#### [TASK INSTRUCTIONS]
From the line below that contains "ring pip: (793, 773)" to the line that contains "ring pip: (1279, 721)", repeat every line exactly, both ends included, and nothing else.

#### [THE RECORDS]
BEGIN

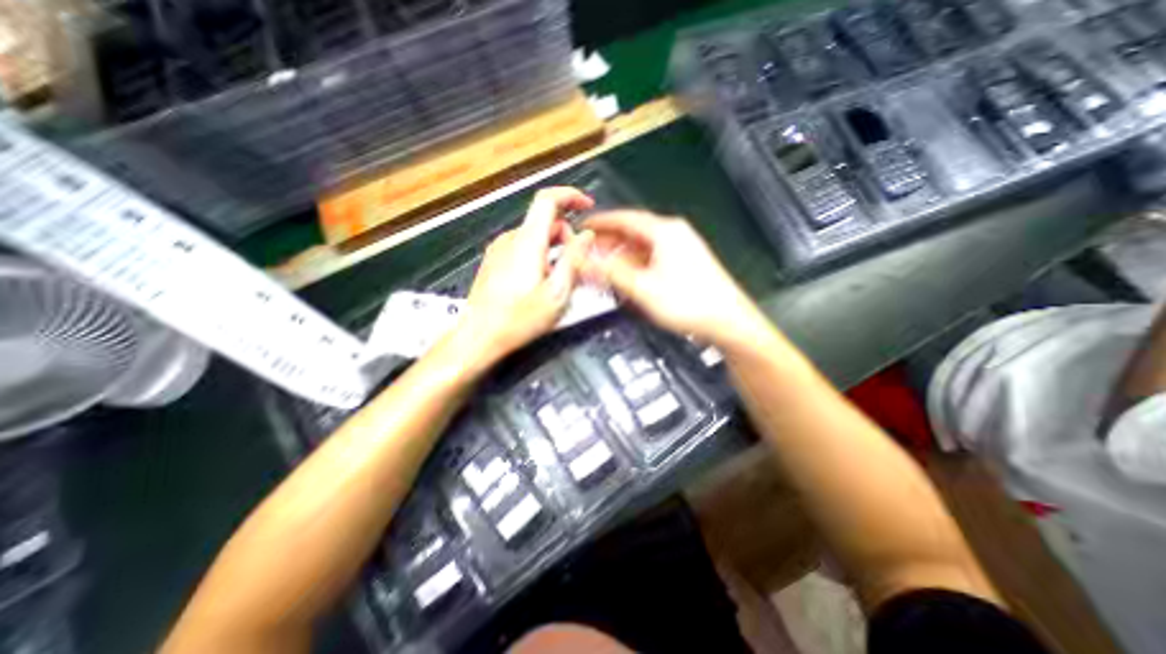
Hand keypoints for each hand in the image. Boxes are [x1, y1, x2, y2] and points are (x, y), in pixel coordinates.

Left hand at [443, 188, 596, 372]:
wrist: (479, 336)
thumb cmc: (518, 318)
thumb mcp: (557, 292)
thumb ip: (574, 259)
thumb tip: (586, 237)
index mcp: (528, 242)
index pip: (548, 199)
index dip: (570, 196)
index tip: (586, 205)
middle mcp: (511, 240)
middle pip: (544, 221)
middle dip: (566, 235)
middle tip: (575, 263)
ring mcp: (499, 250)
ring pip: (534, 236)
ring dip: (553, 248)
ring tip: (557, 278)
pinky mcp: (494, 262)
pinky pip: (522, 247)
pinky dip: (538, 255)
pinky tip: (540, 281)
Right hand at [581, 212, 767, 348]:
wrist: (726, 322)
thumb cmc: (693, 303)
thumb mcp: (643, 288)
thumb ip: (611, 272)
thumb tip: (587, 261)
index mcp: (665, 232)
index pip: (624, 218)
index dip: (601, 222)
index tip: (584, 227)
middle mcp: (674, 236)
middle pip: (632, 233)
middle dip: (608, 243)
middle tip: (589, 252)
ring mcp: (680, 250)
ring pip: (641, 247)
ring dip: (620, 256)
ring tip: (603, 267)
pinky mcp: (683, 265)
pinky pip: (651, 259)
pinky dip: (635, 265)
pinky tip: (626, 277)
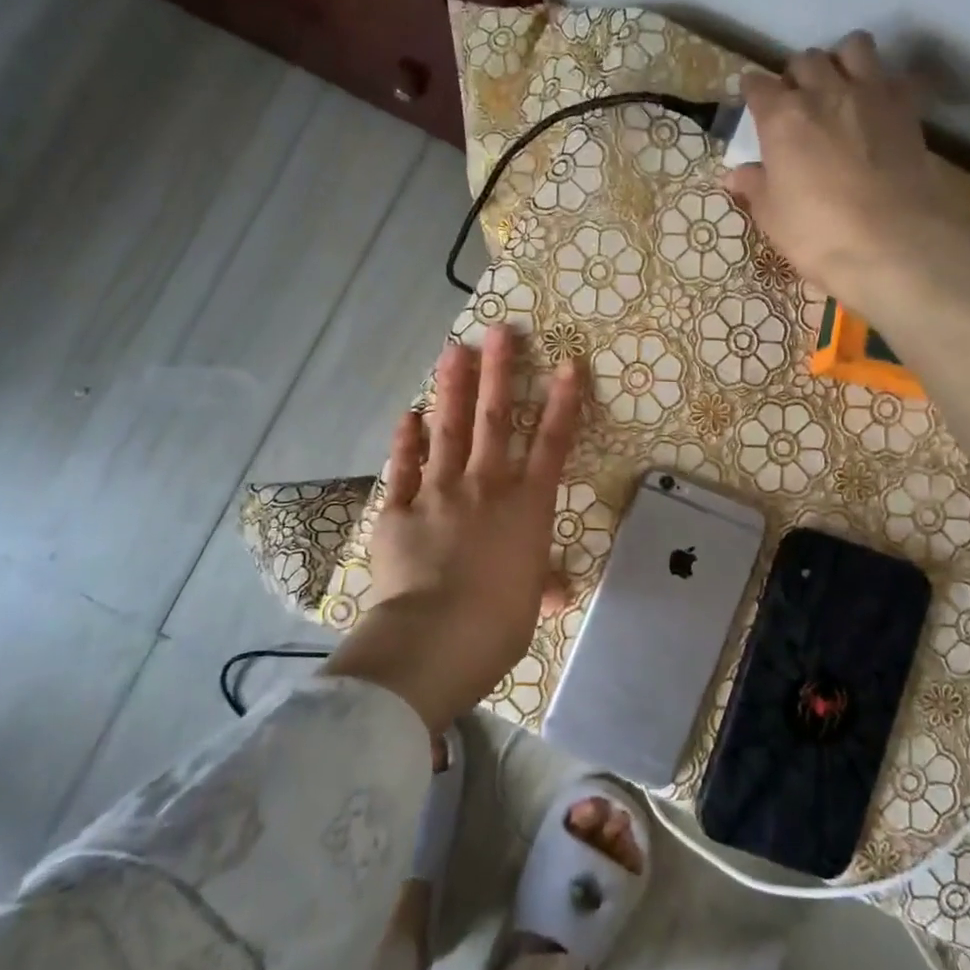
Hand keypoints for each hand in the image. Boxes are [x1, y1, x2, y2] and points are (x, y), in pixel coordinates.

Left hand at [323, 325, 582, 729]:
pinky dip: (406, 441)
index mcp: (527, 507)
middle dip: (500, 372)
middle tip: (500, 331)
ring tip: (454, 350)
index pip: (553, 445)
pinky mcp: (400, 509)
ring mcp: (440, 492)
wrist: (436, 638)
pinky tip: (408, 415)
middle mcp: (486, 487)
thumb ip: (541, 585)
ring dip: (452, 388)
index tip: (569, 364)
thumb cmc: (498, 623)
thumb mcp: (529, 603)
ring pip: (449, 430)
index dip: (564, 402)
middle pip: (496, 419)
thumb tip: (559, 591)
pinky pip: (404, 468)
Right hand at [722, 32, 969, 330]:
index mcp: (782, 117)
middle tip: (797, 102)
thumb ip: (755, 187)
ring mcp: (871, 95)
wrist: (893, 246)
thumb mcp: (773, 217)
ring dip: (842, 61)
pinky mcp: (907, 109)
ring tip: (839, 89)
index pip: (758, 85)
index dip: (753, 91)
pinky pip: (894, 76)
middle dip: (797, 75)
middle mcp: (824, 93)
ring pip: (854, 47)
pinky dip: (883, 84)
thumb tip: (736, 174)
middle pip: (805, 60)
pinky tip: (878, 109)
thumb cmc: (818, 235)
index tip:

END
BEGIN

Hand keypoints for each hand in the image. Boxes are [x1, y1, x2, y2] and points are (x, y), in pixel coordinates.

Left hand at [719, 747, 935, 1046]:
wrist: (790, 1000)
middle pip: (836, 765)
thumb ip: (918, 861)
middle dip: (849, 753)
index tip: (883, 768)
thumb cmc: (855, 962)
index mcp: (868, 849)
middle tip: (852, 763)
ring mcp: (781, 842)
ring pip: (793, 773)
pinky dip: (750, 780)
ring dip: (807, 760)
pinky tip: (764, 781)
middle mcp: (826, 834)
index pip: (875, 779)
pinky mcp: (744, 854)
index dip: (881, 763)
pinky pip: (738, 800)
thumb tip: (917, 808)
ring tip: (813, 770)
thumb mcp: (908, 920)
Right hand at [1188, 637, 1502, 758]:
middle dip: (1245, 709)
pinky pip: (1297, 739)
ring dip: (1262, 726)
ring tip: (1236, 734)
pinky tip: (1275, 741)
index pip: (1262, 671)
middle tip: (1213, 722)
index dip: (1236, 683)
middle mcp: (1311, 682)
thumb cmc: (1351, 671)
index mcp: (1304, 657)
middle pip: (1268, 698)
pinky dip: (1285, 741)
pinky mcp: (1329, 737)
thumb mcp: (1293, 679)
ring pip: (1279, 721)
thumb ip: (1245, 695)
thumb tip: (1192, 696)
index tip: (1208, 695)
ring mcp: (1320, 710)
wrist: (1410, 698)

END

#### [OUTPUT OF THE TASK]
ring pip: (793, 773)
pinky dip: (750, 780)
ring dip: (807, 760)
pinky tip: (764, 781)
middle mcp: (826, 834)
index pip: (875, 779)
pinky mcp: (744, 854)
index dip: (881, 763)
pinky pip: (738, 800)
thumb tip: (917, 808)
ring tip: (813, 770)
thumb mcp: (908, 920)
Right hand at [1188, 637, 1502, 758]:
middle dip: (1245, 709)
pinky pip: (1297, 739)
ring dip: (1262, 726)
ring tip: (1236, 734)
pinky tip: (1275, 741)
index pip: (1262, 671)
middle tip: (1213, 722)
index dip: (1236, 683)
middle mcp: (1311, 682)
thumb cmc: (1351, 671)
index mcp: (1304, 657)
middle pip: (1268, 698)
pinky dip: (1285, 741)
pinky mcp: (1329, 737)
thumb mcp: (1293, 679)
ring pip: (1279, 721)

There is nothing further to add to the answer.